Val Bormida tra inceneritore ed eolico: un territorio sotto pressione

Val Bormida. Che la Valle sia da decenni terra di sperimentazioni e sacrifici ambientali non è una novità. Ma oggi la pressione sembra tornare con doppia forza, tra l’ipotesi sempre più insistente di un termovalorizzatore e il contestato progetto del parco eolico al Bric Surite.

Sul fronte rifiuti, la Regione Liguria continua a muoversi con passo incerto. Da mesi il presidente Bucci ripete lo stesso mantra: “Serve un Comune che si candidi”. Ma nessuno, né nel Genovese né nel Savonese, sembra voler raccogliere la sfida di ospitare l’impianto. A Scarpino si ragiona, in Val Bormida si trema: Cairo e Cengio figurano da tempo tra i siti “papabili”, ma la risposta dei sindaci resta un “no” compatto. Intanto i comitati si organizzano, come il Coordinamento No Inceneritore che ha annunciato nuove assemblee pubbliche: “Servono dati, non slogan”, dicono. Il rischio, però, è che la partita resti sospesa fino a quando non arriverà un’imposizione dall’alto.

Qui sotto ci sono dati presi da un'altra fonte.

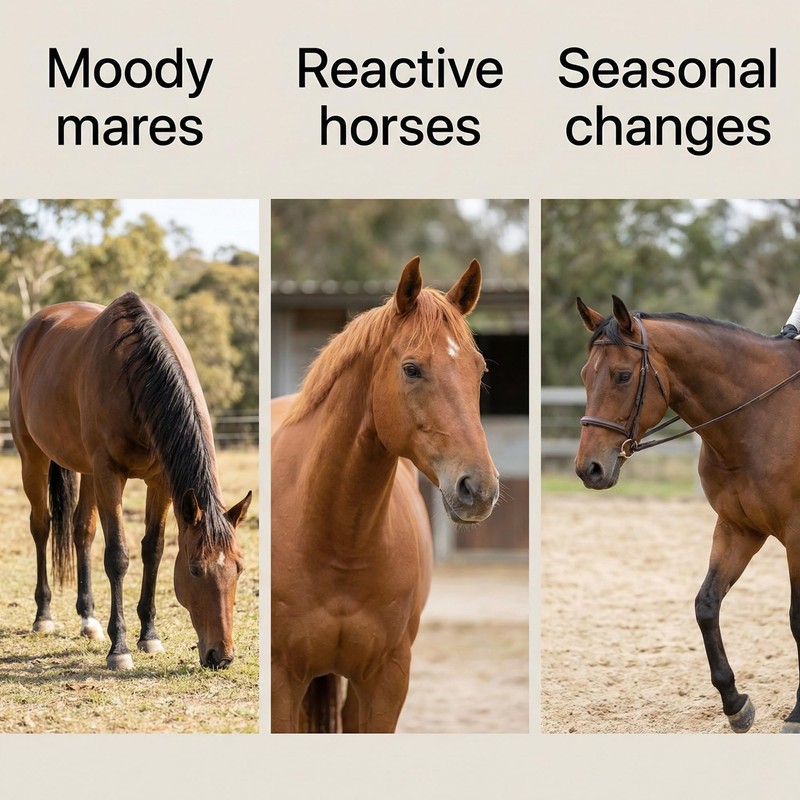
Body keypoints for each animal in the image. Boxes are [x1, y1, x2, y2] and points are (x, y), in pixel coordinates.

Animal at [9, 292, 252, 671]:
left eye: (238, 569)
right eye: (195, 570)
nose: (221, 656)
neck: (135, 377)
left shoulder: (160, 481)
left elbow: (153, 550)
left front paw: (149, 635)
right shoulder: (110, 474)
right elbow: (118, 556)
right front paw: (119, 648)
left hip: (86, 470)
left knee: (82, 531)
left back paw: (88, 620)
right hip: (32, 456)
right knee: (41, 526)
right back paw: (44, 616)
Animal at [575, 294, 800, 733]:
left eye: (623, 376)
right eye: (585, 375)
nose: (588, 469)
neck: (760, 419)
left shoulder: (797, 534)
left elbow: (799, 619)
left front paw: (798, 713)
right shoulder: (737, 528)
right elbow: (706, 606)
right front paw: (735, 704)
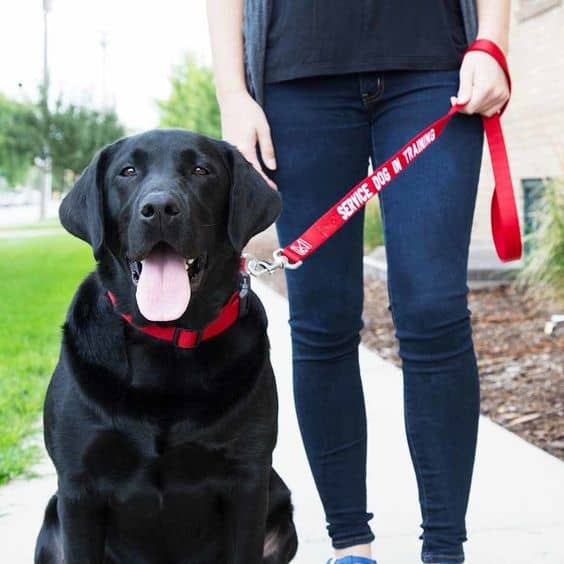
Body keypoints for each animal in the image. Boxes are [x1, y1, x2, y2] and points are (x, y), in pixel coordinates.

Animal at [34, 130, 300, 560]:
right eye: (127, 171)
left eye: (201, 170)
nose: (159, 208)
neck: (164, 339)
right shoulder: (77, 489)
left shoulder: (248, 481)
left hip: (280, 517)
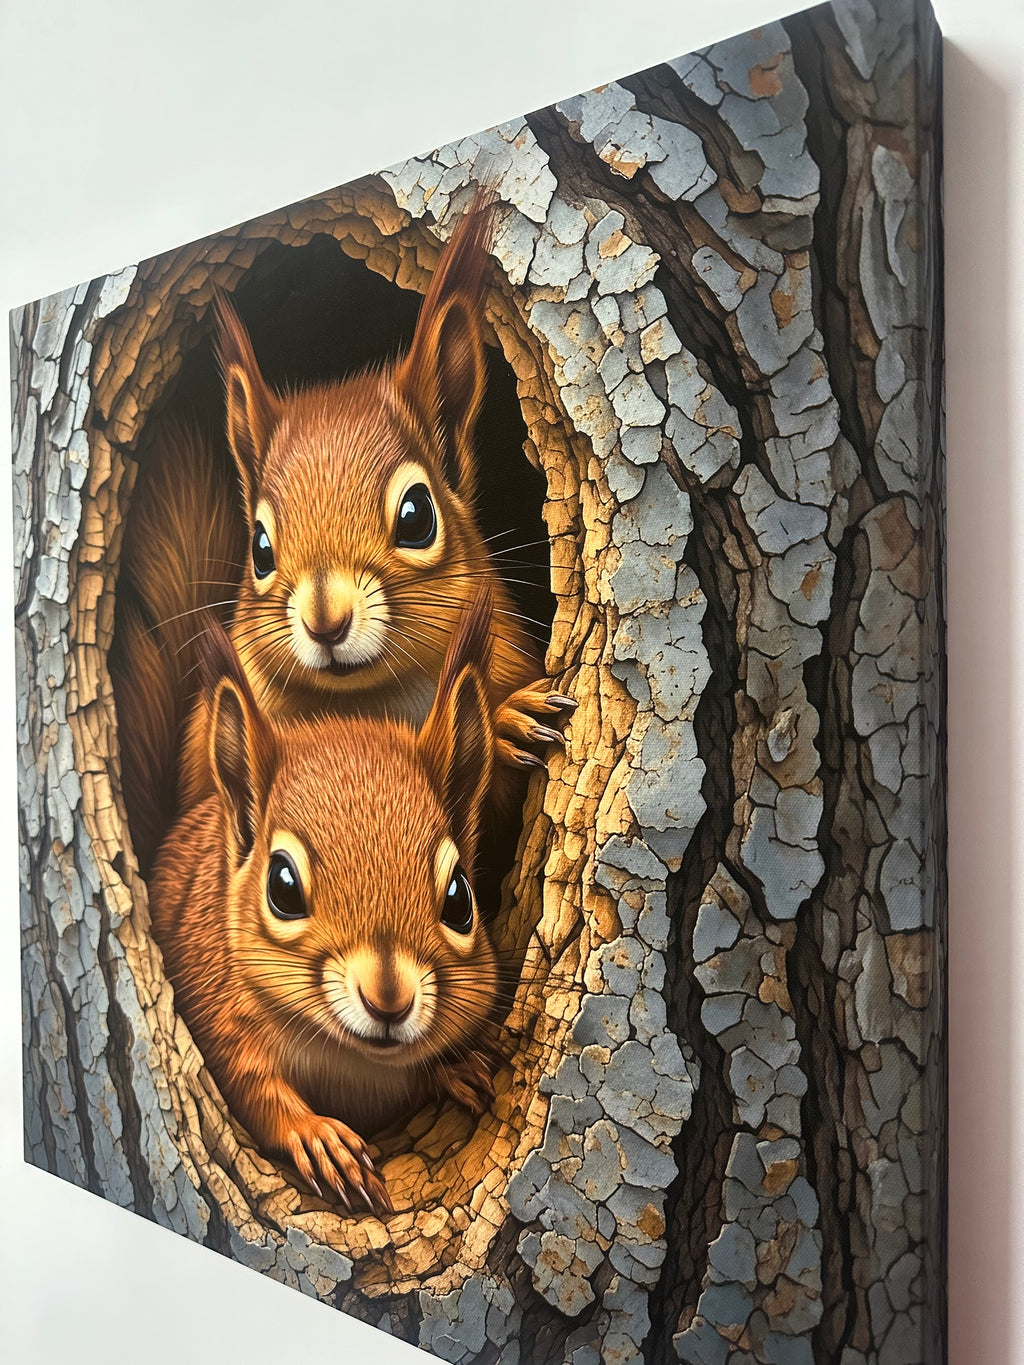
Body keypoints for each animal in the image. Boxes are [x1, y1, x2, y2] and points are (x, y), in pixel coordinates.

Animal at [147, 590, 503, 1213]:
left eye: (460, 898)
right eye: (283, 888)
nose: (389, 1000)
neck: (351, 1061)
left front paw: (457, 1069)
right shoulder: (213, 1009)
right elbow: (250, 1088)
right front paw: (319, 1139)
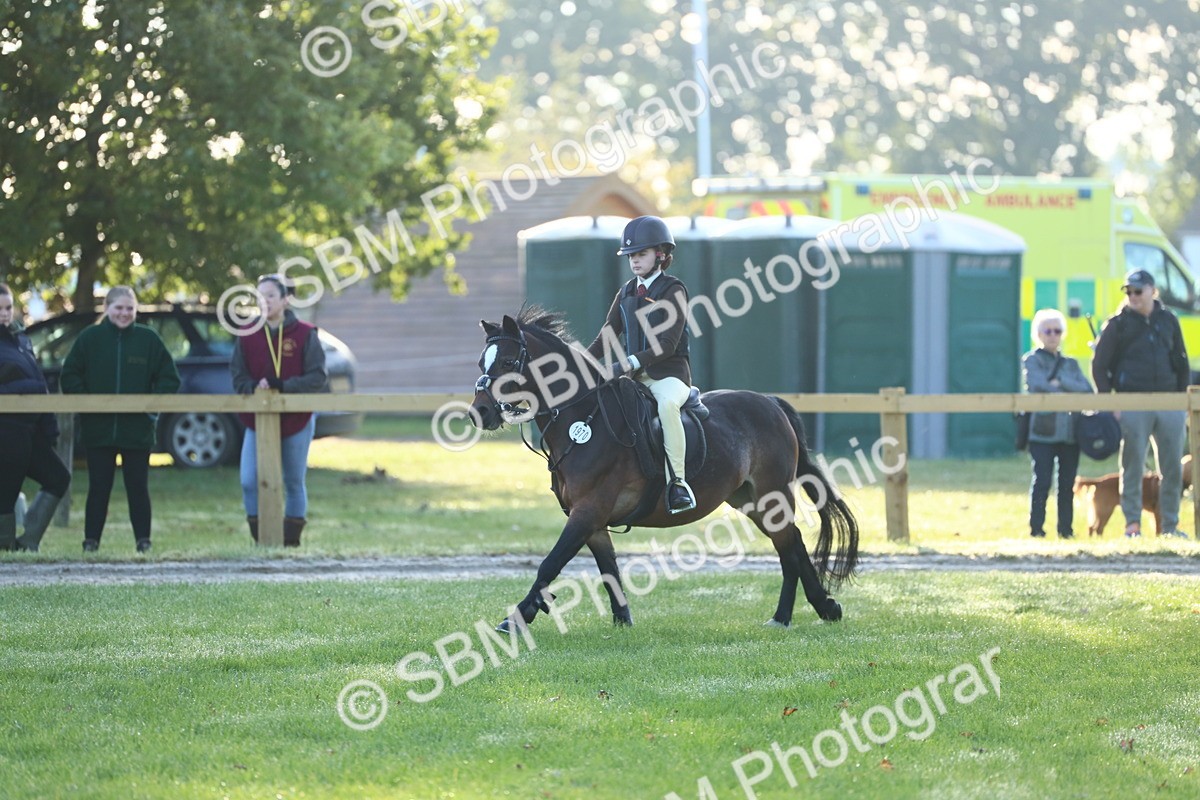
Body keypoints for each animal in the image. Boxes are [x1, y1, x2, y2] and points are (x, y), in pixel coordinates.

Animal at [472, 308, 860, 631]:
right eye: (481, 363)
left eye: (508, 360)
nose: (480, 412)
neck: (583, 421)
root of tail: (771, 403)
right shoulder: (592, 521)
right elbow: (608, 569)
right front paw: (622, 621)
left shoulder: (587, 512)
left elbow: (549, 564)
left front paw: (516, 619)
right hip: (749, 501)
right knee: (792, 543)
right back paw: (822, 608)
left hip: (772, 495)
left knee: (789, 548)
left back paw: (786, 616)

Non basta: mentre si discute di rifiuti da bruciare, la Val Bormida deve affrontare anche l’ennesimo capitolo energetico. Altare, Cairo e Mallare hanno deciso di ricorrere al Tar contro l’autorizzazione regionale al parco eolico Bric Surite, sei nuove pale da 4,5 megawatt l’una, più una maxi sottostazione a Mallare, proprio in zona esondabile. I sindaci contestano l’impatto paesaggistico e idrogeologico, ma allargano anche il discorso: “Savona produce già quasi il 90% dell’energia eolica ligure. Possiamo continuare a essere la pattumiera o la batteria della Regione?”.

La sensazione è che la Val Bormida venga sempre chiamata a “risolvere i problemi degli altri”: ieri l’industria chimica, oggi i rifiuti e l’energia. La differenza è che oggi la popolazione sembra meno disposta ad accettare in silenzio. Le prossime settimane diranno se l’opposizione dei Comuni e dei comitati riuscirà a fermare o almeno ridimensionare i progetti. Ma intanto resta l’immagine di un territorio che non riesce mai a liberarsi dal ruolo di retrobottega sacrificabile della Liguria.